**Exercise directions**
In your copy, leave out the pictures and repeat every record exactly.

**The data**
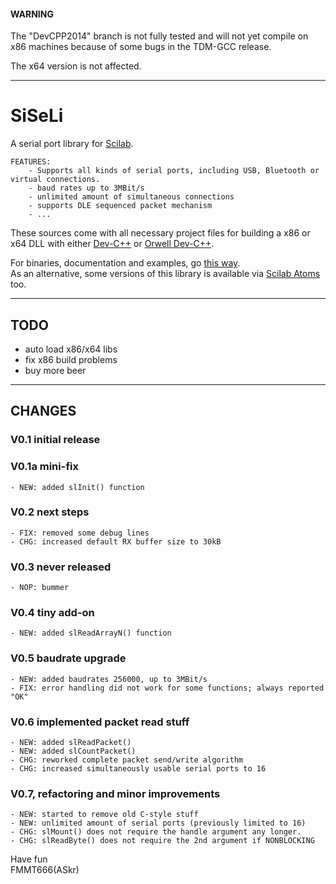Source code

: #### WARNING ####

The "DevCPP2014" branch is not fully tested and will not yet compile on x86
machines because of some bugs in the TDM-GCC release.
  
The x64 version is not affected.


----------------------------------------------------------------------------------


SiSeLi
======

A serial port library for [Scilab][1].

    FEATURES:
        - Supports all kinds of serial ports, including USB, Bluetooth or virtual connections.      
        - baud rates up to 3MBit/s
        - unlimited amount of simultaneous connections
        - supports DLE sequenced packet mechanism
        - ...


These sources come with all necessary project files for building a
x86 or x64 DLL with either [Dev-C++][4] or [Orwell Dev-C++][5].


For binaries, documentation and examples, go [this way][2].  
As an alternative, some versions of this library is available
via [Scilab Atoms][3] too.


----------------------------------------------------------------------------------
## TODO
  - auto load x86/x64 libs
  - fix x86 build problems
  - buy more beer


----------------------------------------------------------------------------------
## CHANGES

### V0.1 initial release
    
### V0.1a mini-fix
    - NEW: added slInit() function
    
### V0.2 next steps
    - FIX: removed some debug lines
    - CHG: increased default RX buffer size to 30kB

### V0.3 never released
    - NOP: bummer
    
### V0.4 tiny add-on
    - NEW: added slReadArrayN() function

### V0.5 baudrate upgrade
    - NEW: added baudrates 256000, up to 3MBit/s
    - FIX: error handling did not work for some functions; always reported "OK"

### V0.6 implemented packet read stuff
    - NEW: added slReadPacket()
    - NEW: added slCountPacket()
    - CHG: reworked complete packet send/write algorithm
    - CHG: increased simultaneously usable serial ports to 16

### V0.7, refactoring and minor improvements
    - NEW: started to remove old C-style stuff
    - NEW: unlimited amount of serial ports (previously limited to 16)
    - CHG: slMount() does not require the handle argument any longer.
    - CHG: slReadByte() does not require the 2nd argument if NONBLOCKING


Have fun  
FMMT666(ASkr)


[1]: http://www.scilab.org
[2]: http://www.askrprojects.net/software/siseli/index.html
[3]: http://atoms.scilab.org/toolboxes/siseli
[4]: http://www.bloodshed.net/download.html
[5]: http://orwelldevcpp.blogspot.de/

**Task answer**
Source code

: #### WARNING ####

The "DevCPP2014" branch is not fully tested and will not yet compile on x86
machines because of some bugs in the TDM-GCC release.
  
The x64 version is not affected.


----------------------------------------------------------------------------------


SiSeLi
======

A serial port library for [Scilab][1].

    FEATURES:
        - Supports all kinds of serial ports, including USB, Bluetooth or virtual connections.      
        - baud rates up to 3MBit/s
        - unlimited amount of simultaneous connections
        - supports DLE sequenced packet mechanism
        - ...


These sources come with all necessary project files for building a
x86 or x64 DLL with either [Dev-C++][4] or [Orwell Dev-C++][5].


For binaries, documentation and examples, go [this way][2].  
As an alternative, some versions of this library is available
via [Scilab Atoms][3] too.


----------------------------------------------------------------------------------
## TODO
  - auto load x86/x64 libs
  - fix x86 build problems
  - buy more beer


----------------------------------------------------------------------------------
## CHANGES

### V0.1 initial release
    
### V0.1a mini-fix
    - NEW: added slInit() function
    
### V0.2 next steps
    - FIX: removed some debug lines
    - CHG: increased default RX buffer size to 30kB

### V0.3 never released
    - NOP: bummer
    
### V0.4 tiny add-on
    - NEW: added slReadArrayN() function

### V0.5 baudrate upgrade
    - NEW: added baudrates 256000, up to 3MBit/s
    - FIX: error handling did not work for some functions; always reported "OK"

### V0.6 implemented packet read stuff
    - NEW: added slReadPacket()
    - NEW: added slCountPacket()
    - CHG: reworked complete packet send/write algorithm
    - CHG: increased simultaneously usable serial ports to 16

### V0.7, refactoring and minor improvements
    - NEW: started to remove old C-style stuff
    - NEW: unlimited amount of serial ports (previously limited to 16)
    - CHG: slMount() does not require the handle argument any longer.
    - CHG: slReadByte() does not require the 2nd argument if NONBLOCKING


Have fun  
FMMT666(ASkr)


[1]: http://www.scilab.org
[2]: http://www.askrprojects.net/software/siseli/index.html
[3]: http://atoms.scilab.org/toolboxes/siseli
[4]: http://www.bloodshed.net/download.html
[5]: http://orwelldevcpp.blogspot.de/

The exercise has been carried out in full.